Overview

python-split

Functions to split and partition sequences.

Installation

pip install split

Usage

All functions in this module return iterators, and consume input lazily. In the examples below, the results are forced using list and dict.

Chunks of equal size

To partition a sequence into chunks of equal size, use chop:

>>> from split import chop
>>> list(chop(3, range(10)))
[[0, 1, 2], [3, 4, 5], [6, 7, 8], [9]]

If truncate=True keyword argument is given, then sequence length is truncated to a multiple of chunk size, and all chunks have the same size:

>>> list(chop(3, range(10), truncate=True))
[[0, 1, 2], [3, 4, 5], [6, 7, 8]]

Subsequences by a predicate

To split a sequence into two by a given predicate, use partition:

>>> from split import partition
>>> def odd(x): return x%2
>>> map(list, partition(odd, range(5)))
[[1, 3], [0, 2, 4]]

For more general partitioning, use groupby:

>>> [(k, list(i)) for k,i in groupby(lambda x: x%3, range(7))]
[(0, [0, 3, 6]), (1, [1, 4]), (2, [2, 5])]

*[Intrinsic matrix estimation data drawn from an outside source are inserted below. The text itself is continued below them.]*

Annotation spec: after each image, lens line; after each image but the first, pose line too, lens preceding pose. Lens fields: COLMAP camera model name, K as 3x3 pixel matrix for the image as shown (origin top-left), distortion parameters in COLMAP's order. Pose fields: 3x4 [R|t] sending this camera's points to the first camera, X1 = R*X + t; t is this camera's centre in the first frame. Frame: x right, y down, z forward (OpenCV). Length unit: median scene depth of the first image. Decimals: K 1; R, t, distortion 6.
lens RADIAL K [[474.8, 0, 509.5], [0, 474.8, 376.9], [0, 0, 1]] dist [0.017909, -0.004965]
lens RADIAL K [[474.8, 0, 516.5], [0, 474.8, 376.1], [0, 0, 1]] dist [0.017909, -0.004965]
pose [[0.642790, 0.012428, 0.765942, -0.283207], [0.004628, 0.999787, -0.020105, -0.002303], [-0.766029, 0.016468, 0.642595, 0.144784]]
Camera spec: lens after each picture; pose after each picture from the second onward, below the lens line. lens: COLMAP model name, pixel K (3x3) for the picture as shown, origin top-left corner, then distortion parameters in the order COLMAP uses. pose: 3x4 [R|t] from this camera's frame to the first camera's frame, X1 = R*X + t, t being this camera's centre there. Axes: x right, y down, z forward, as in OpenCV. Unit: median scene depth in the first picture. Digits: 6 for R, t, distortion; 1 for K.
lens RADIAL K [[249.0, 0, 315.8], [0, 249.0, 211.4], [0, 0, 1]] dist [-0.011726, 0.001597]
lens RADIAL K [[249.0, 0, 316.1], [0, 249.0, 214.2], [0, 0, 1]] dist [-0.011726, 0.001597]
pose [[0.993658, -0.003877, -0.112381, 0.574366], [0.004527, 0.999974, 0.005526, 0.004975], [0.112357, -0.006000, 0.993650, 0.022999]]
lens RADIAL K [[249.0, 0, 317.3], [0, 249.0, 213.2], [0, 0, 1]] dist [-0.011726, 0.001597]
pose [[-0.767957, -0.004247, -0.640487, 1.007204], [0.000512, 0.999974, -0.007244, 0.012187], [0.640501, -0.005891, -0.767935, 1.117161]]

This function is different from itertools.groupby: it returns only one subsequence iterator per predicate value. Its return value can be converted into dictionary.

When working with very long sequences, consider using predicate_values keyword argument to avoid scanning the entire sequence. For example:

>>> longseq = xrange(int(1e9))
>>> pred = lambda x: x%3
>>> dict(groupby(pred, longseq, predicate_values=(0,1,2)))
{0: <generator object subsequence at 0x301b7d0>,
 1: <generator object subsequence at 0x301b780>,
 2: <generator object subsequence at 0x301b730>}

Breaking on separators

To break a sequence into chunks on some separators, use split. For example, breaking on zero elements:

>>> list(split(0, [1,2,3,0,4,5,0,0,6]))
[[1, 2, 3], [4, 5], [], [6]]

You can use a function as a predicate too:

>>> list(split(lambda x: x==5, range(10)))
[[0, 1, 2, 3, 4], [6, 7, 8, 9]]